The pulp is not suitable for consumption as it is too acidic and bitter for human taste. But the extremely aromatic skin contains a greenish to dark brown oil that has many uses. The oil is known as an additive in perfume production, mainly because of the cologne. But it is also used for hair care products. In food production, the fragrant oil is known, for example, as an additive in black tea.


mode of action

The ingredients in bergamot oil, such as limonene, linalyl acetate and linalool, have been shown to reduce stress. They reduce the stress hormone cortisol in the body and ensure the release of the “happy hormones” dopamine and serotonin. In addition, the oil can help against pain and inflammation, it has an antibacterial effect and helps with diabetes and heart problems. 


Application to aromatherapy

Bergamot oil works best as an aromatherapy.
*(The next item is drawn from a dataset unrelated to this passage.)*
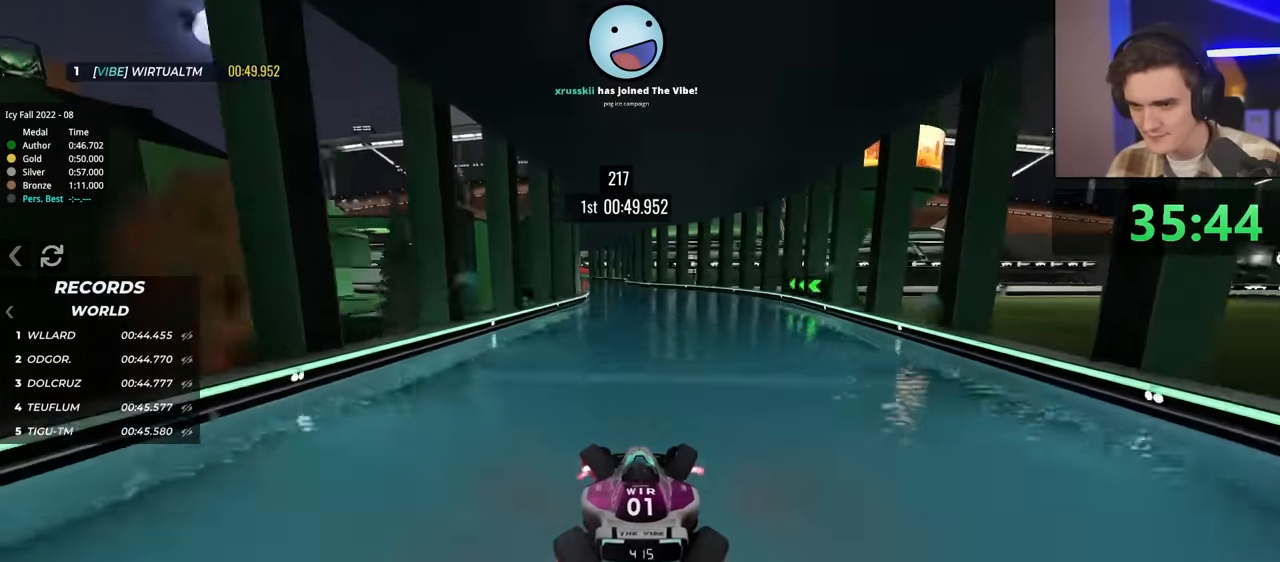
{"keys": ["up"], "events": [[367, "left", "down"], [467, "left", "up"]]}
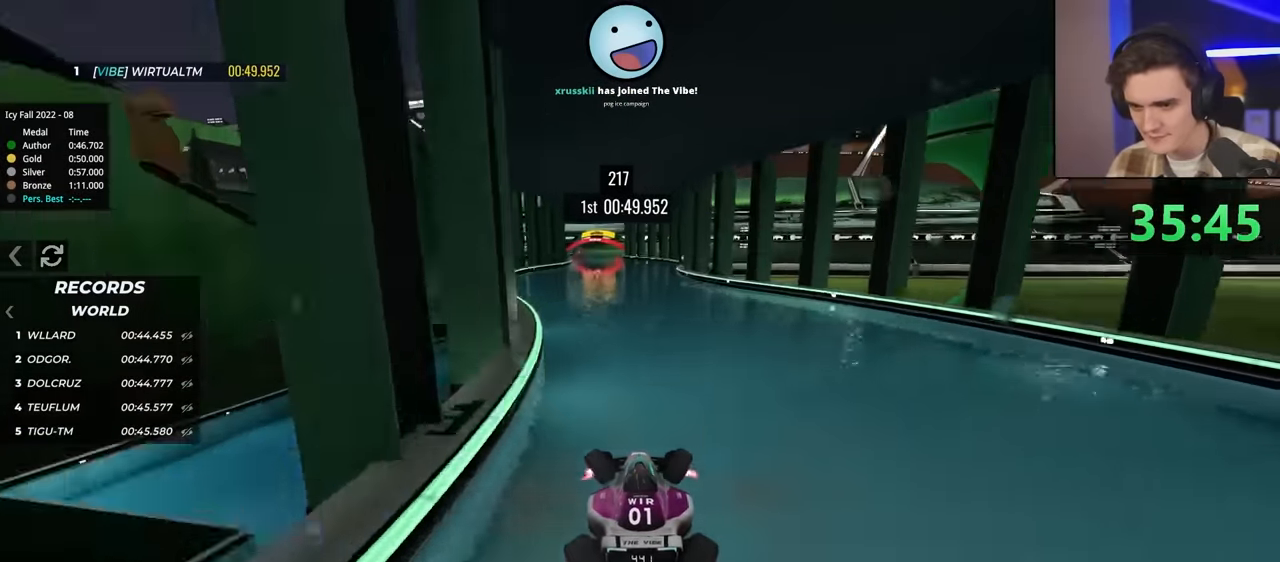
{"keys": ["up"], "events": [[34, "left", "down"], [150, "left", "up"]]}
A few drops in a scented oil lamp filled with water or in a room diffuser ensure that the wonderfully citrusy scent is evenly distributed in the room and the beneficial ingredients can be inhaled.


Application on the skin

Bergamot oil is also effective against acne and pimples. However, caution is advised here: the oil should not be applied undiluted, as it can cause allergic reactions, skin rashes and redness. Simply dilute 1-2 drops of the oil with a mild carrier oil (e.g. almond oil) or a simple skin cream and apply to the affected areas. Bergamot oil makes your skin more sensitive to light and should therefore not be applied during the day as this can cause UV rays to irritate the skin more.




A notice:
Please never use essential oils pure, but only mix a few drops of them into a fatty oil so that the recommended number of drops is not exceeded. Other possible uses of an essential oil are, of course, fragrance lamps, nebulizers, diffusers or simply a handkerchief as a carrier material for room scenting, so that the oil can be absorbed through your respiratory tract. Essential oils are the potent essence of a plant, so always be aware of their potency. Essential oils are not suitable for children under 3 years of age.